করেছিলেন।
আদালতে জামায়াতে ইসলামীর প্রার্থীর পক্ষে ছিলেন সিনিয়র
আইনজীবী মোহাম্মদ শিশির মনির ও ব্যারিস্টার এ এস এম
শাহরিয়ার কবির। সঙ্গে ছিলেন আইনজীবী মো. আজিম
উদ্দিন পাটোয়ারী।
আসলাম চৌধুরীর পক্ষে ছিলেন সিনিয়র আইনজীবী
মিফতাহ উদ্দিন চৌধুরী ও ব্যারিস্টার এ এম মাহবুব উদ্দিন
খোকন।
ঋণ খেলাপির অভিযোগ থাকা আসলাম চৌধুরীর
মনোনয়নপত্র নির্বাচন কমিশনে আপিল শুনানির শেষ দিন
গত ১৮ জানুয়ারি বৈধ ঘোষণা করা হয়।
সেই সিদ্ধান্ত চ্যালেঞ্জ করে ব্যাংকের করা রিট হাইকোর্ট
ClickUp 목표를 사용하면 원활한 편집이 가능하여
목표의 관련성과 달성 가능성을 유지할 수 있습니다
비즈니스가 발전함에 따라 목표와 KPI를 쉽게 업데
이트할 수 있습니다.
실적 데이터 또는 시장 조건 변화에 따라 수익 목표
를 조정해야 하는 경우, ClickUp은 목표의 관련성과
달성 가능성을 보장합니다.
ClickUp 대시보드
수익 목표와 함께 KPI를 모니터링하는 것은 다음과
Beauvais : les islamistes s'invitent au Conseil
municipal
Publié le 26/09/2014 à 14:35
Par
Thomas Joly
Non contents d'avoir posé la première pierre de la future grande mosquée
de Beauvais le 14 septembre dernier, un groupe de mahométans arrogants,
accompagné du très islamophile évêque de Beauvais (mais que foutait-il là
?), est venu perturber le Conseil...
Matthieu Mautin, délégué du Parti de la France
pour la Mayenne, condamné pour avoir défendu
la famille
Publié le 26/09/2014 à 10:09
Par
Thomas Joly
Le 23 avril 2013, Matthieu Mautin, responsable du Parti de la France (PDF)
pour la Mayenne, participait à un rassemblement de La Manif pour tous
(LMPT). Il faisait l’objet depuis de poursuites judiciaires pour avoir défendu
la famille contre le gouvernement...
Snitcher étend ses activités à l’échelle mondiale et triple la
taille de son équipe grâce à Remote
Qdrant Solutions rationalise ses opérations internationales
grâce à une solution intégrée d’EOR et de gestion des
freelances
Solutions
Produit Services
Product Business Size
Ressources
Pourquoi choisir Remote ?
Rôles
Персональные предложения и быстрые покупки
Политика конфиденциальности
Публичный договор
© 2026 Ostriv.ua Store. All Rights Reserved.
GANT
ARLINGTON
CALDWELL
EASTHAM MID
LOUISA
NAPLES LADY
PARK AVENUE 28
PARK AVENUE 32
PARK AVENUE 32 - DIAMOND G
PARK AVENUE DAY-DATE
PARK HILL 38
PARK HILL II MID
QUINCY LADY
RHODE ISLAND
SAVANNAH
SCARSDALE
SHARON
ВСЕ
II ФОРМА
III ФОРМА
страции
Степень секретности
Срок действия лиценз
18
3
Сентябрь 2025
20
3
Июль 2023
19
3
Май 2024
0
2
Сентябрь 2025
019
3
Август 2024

▸ **Problem description**:
Take from the listing above each line that contains the string "Conseil".

▸ **Expected answer**:
Beauvais : les islamistes s'invitent au Conseil
?), est venu perturber le Conseil...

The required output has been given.